Well, apparently because hormones pretty much run our body. But we are dealing with sexuality health in my blog, so I will focus on those hormones. I’ll keep it simple, more for me than you.

Hormones are basically chemicals that send messages through our body telling it what to do – things like making sure our body is growing, making sure our cells are metabolizing energy, regulating our moods, and even encouraging us to have sex (well, not ALL the time).

We have lots of hormones running around our body that are released from endocrine glands located all over our bodies. But when it comes to the sex hormones, we are primarily talking about the pituitary gland, the hypothalamus, and the gonads.

We have all heard of these terms. But what are they?

In a nutshell, the endocrine gland called the pituitary gland is a teeny tiny pea-sized speck in our brain. It’s the boss endocrine gland, known as the “master gland”. It tells all the other glands what to do and when. A pretty significant little speck, I’d say. Goes to show, bigger ISN’T always better!

The hypothalamus is in the brain as well, just above the pituitary. I suppose the close proximity to each other helps with communication, because we all know how important communication is in a relationship. This is no different. In fact, it’s essential. This guy takes care of things we don’t really think about – things that happen automatically, like our heart beating, our body temperature, our respiration, and how much we eat and drink. Oh, and it also regulates sex drive and produces some sex hormones. We really like this part of the brain.

Finally, there are the gonads. In men they are the testes and in women they are the ovaries. These guys are the primary producers of the hormones we will discuss. We kinda like these parts, too.

These three seemingly independent parts of the body work in tandem with each other, constantly communicating. If one hormone is a little low or a little high, an alert is sent out by the hypothalamus to the pituitary, which then sends a message to the gonad to adjust the hormonal input or output.

A classic comparison of how this works is similar to how the heating system in your home operates. You have a set point you prefer to keep your home comfortable. Let’s say it’s 73 degrees. (Okay – I hate to be cold…) When the thermostat senses that it is now 72 in the house, it kicks on until it reaches 73 again. However when it reaches 74, it shuts off. Fairly well regulated. Our body does the same thing with hormones. The hypothalamus and pituitary know what we need to function optimally, and when it senses a sex hormone is a little off, it sends messages to the correct gland to fix it.

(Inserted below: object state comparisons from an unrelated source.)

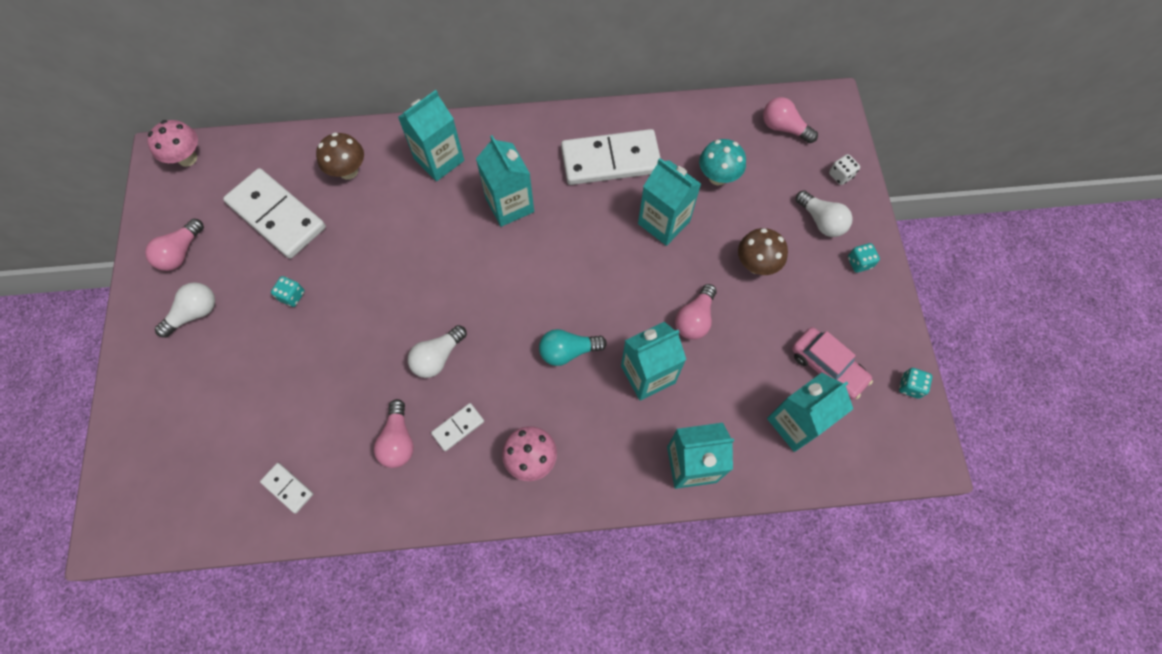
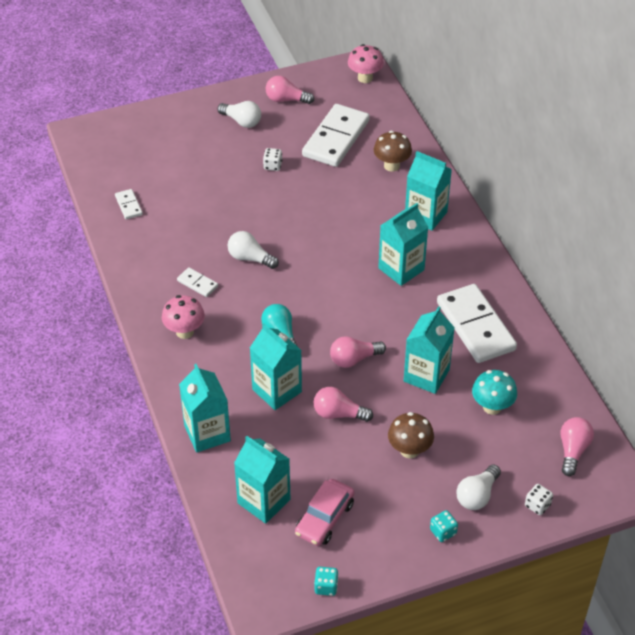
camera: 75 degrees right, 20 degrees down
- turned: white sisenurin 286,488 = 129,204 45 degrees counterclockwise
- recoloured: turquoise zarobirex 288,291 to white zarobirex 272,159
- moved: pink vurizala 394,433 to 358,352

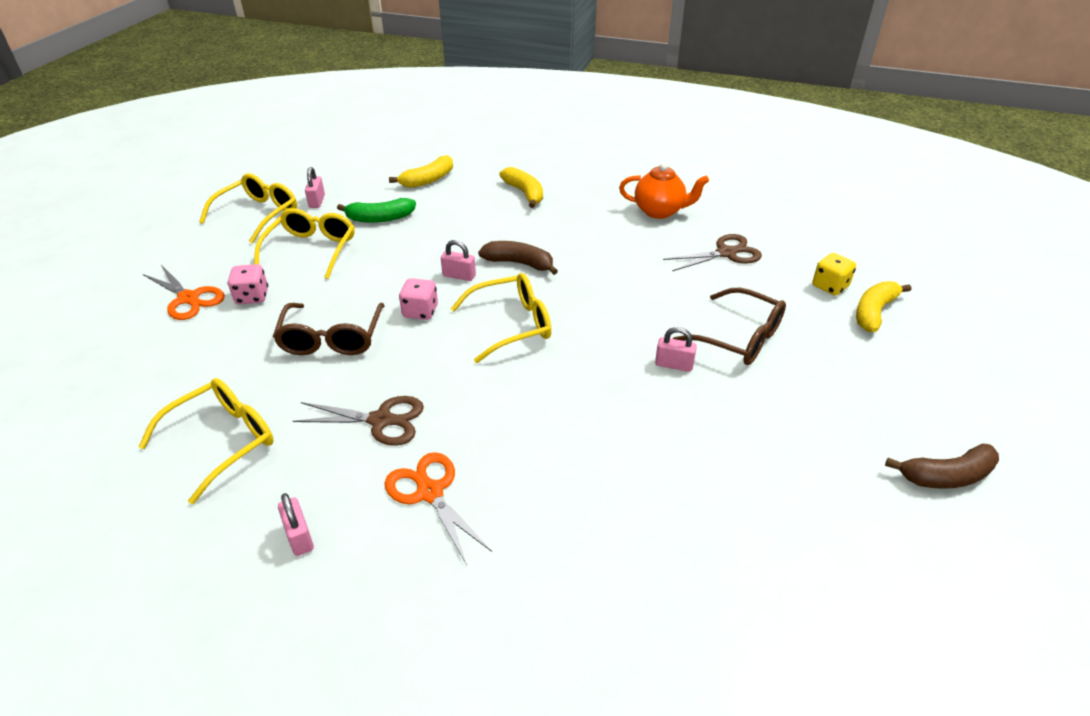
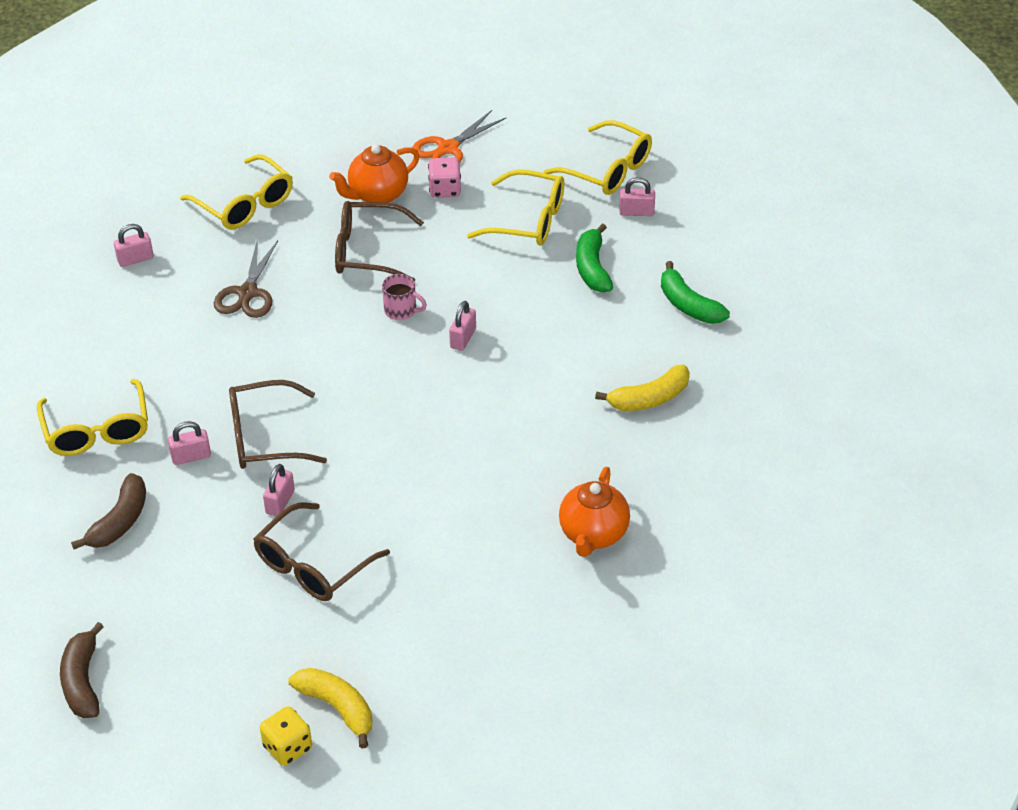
camera: 95 degrees right, 5 degrees up
- moved:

There are many essential hormones required to maintain sexual health. However, we will focus on the three we hear the most about; testosterone, estrogen, and progesterone.

Whether a person is male, female, or intersex, they will have all three hormones in their system. They are all essential. However, depending on one’s gender, there are more of some than others.

Testosterone we consider a male hormone, and it is. But we all need it to build muscle and bone. In guys the testes produce it, in gals it’s the ovaries. Around puberty, guys produce a lot more of it and girls slow down their production, thanks to estrogen. Testosterone helps boys become men by increasing their bulk, growing pubic and facial hair, lowering their voice, and increasing the need for deodorant, among other changes. (These are called secondary sex characteristics.) It is also instrumental in sexual desire and sperm production, which takes place in the testes.

Estrogen is actually an umbrella term for different kinds of estrogen; estriol, estradiol, and estrone. But estrogen is the term typically used for simplicity. This hormone helps make little girls into women; hair growth, womanly figure, breast development, and reproductive organ growth and development. (These are also called secondary sex characteristics.) Estrogen also helps regulate the menstrual cycle and helps prepare the body for pregnancy. This, too, is largely produced in the ovaries, but males produce small amounts in the testes.

Progesterone is another (primarily female) hormone predominately produced in both gonads. This hormone helps us feel sexy, helps regulate the menstrual cycle, and helps prepare and maintain the uterus during pregnancy. You may have heard of progestin as well. I want to point out that this is actually a synthetic, or man-made, hormone similar to progesterone.

So, now you know. But to summarize……..

Hormones: Chemical messengers

Pituitary Gland: In the brain. Master gland – gives all the orders.

Hypothalamus: In the brain. Regulates things that happen automatically, but also produces sex hormones.

Gonads: The sex organs that produce hormones. Testes in males and ovaries in females. The testes produce sperm, and the ovaries produce eggs (ova).

Testosterone: Gives guys their sex characteristics, encourages sex drive, and helps produce sperm.

Estrogen: Gives gals their sex characteristics, helps regulate monthly cycle, and maintains the reproductive organs.

Progesterone: Prepares body for pregnancy, helps regulate monthly cycle.

All these things must work together for optimal sexual health.